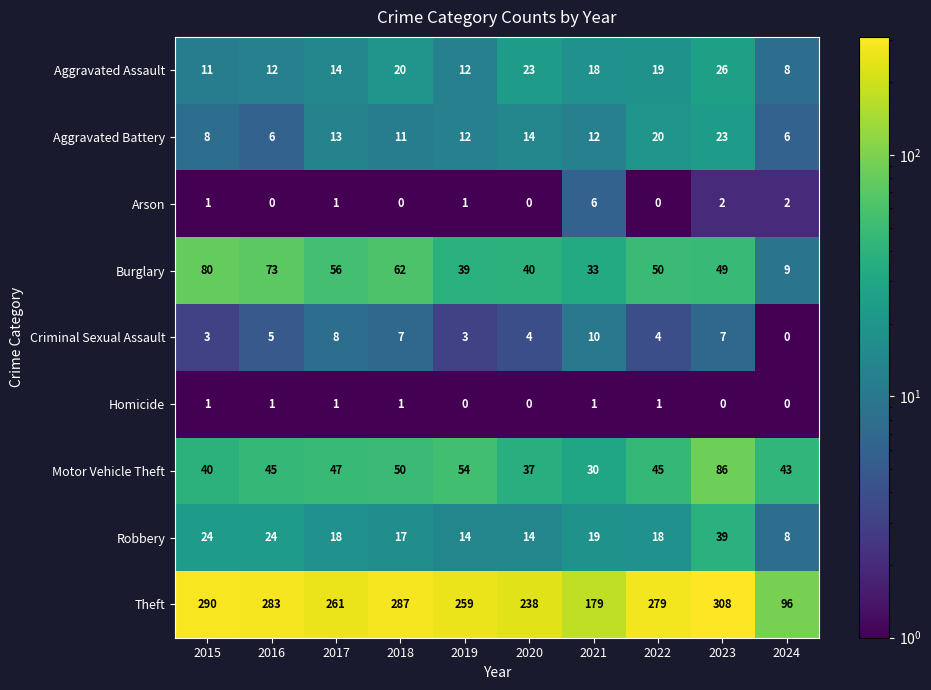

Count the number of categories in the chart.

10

...

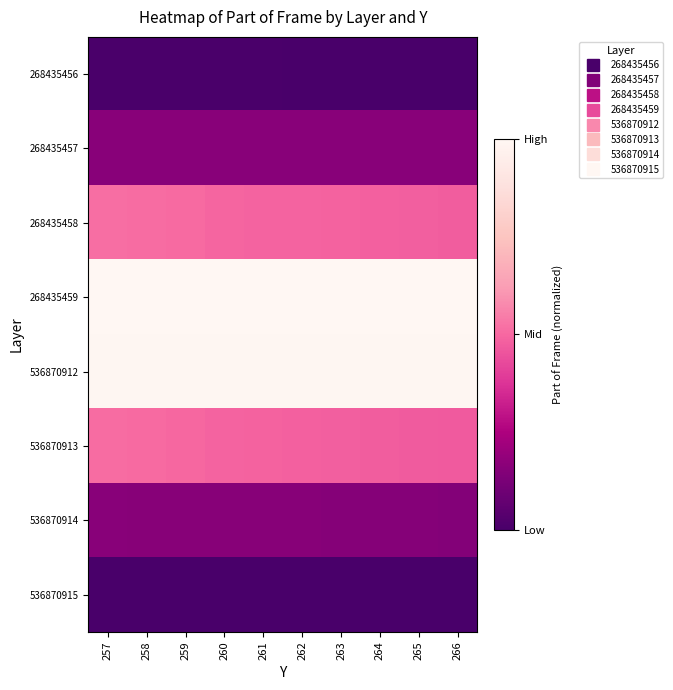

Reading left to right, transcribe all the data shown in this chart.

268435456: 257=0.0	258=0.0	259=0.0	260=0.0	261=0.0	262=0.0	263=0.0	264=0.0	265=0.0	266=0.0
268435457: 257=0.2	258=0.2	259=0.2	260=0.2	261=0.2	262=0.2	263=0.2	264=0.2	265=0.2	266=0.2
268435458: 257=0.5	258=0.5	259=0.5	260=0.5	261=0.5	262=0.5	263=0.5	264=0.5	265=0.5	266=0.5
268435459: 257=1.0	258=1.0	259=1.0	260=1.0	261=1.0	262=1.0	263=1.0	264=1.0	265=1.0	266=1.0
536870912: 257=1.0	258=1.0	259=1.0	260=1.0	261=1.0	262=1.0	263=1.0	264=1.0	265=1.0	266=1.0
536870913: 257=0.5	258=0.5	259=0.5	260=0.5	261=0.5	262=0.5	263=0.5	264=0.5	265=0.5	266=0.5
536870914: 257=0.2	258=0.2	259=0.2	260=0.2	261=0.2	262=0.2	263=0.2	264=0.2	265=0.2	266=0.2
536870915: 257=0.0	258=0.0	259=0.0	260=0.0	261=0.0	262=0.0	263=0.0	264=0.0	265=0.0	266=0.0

- What is needed -
Report each line in the records above that contains the word "chart", copying every such line in full.

- Output below -
Count the number of categories in the chart.
Reading left to right, transcribe all the data shown in this chart.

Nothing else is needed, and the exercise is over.